11.9.01

Boston Marathon Bombing: Cell Phone Service Was Not “Shut Down”

In Other Terrorist Events on April 16, 2013 at 8:14 am

After the Boston Marathon bombing, there were news reports that cell phones were “shut down.”  A typical sentence:

Cell phone service was shut down in the area, the AP reported, to prevent any remote detonations.

But multiple cell phone companies say that while traffic was high, service was not interrupted, especially not by U.S. government request:

Wireless carriers say reports that authorities had shut down cellphone service in the Boston area are untrue.

“Verizon Wireless has not been asked by any government agency to turn down its wireless service,” Verizon spokesman Thomas Pica told me via email. “Any reports to that effect are inaccurate.”

The AP, which initially reported that the networks had been shut down, has walked back that claim in an updated report. “Minus some mild call blocking on our Boston network due to increased traffic, our service is operating normally,” Sprint spokeswoman Crystal Davis told the AP.

The New York Post still carries the “story,” but only in a headline (there is no text):

Cell phone service shut down in Boston to prevent remote detonations: report
Last Updated: 5:03 PM, April 15, 2013
Posted: 5:02 PM, April 15, 2013

Some Boston websites are not operating, and the LATimes has this confusing information, mixing the story that cell phones were shut down, yet Verizon and Sprint say they were not:

Following at least two explosions during the Boston Marathon, many websites in the area have gone offline and the Associated Press is reporting that the city is shutting down cellphone service to prevent use of the device to trigger a bomb.

Verizon said it has not been asked by government officials to shut off cellphone service. Meanwhile, Sprint said it did not turn off its cell phone service either, but it recommends people use text messages instead of phone calls as they have more of a chance of getting through.]

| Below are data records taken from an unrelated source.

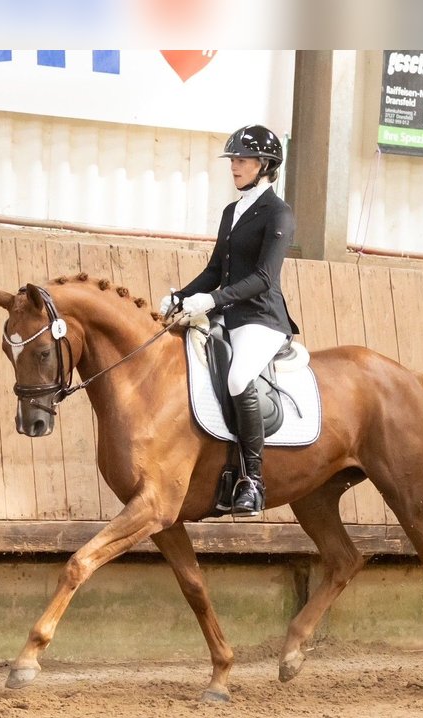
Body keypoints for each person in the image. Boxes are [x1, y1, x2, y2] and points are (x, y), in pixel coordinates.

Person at [161, 124, 298, 516]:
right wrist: (182, 296)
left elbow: (264, 278)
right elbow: (214, 270)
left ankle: (252, 480)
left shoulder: (279, 214)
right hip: (227, 314)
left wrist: (213, 299)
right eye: (233, 160)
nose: (234, 166)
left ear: (265, 164)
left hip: (262, 319)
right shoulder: (231, 211)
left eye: (242, 160)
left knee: (239, 378)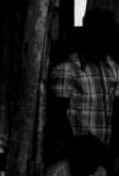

According to reports, two explosions went off at the finish line for the Boston Marathon, injuring dozens of people and killing at least two. That’s causing many to check websites for the city, resulting in Internet traffic jams that are bringing down the sites.

At the time of this writing, the Boston Globe’s website was down, which has forced the newspaper to turn to its Twitter account to report news to readers. Boston.com is also having issues, as is CityOfBoston.gov. Some on Twitter said earlier the Boston Herald’s website was down, but it appears to be up though it is running noticeably slower. That’s also the case for the website of the Boston Athletic Assn., which organized the Boston Marathon.

The Red Cross’ SafeAndWell.org website, which is used during disasters and emergency situations to help connect people, is also having a hard time loading. Anne Marie Borrego, a spokeswoman for the Red Cross, said the website is having a hard time working right now but said users should keep trying it.

“When you have a site that’s inundated, it’s just going to take some time,” she said. “Just keep checking back.”

The Hill reports that the FCC is not aware of a shut down:

The Associated Press initially reported that Boston police shut down cellphone service to prevent a remote detonation, but a police department spokesman denied the report.

A Federal Communications Commission official said the agency isn’t aware of any shut downs.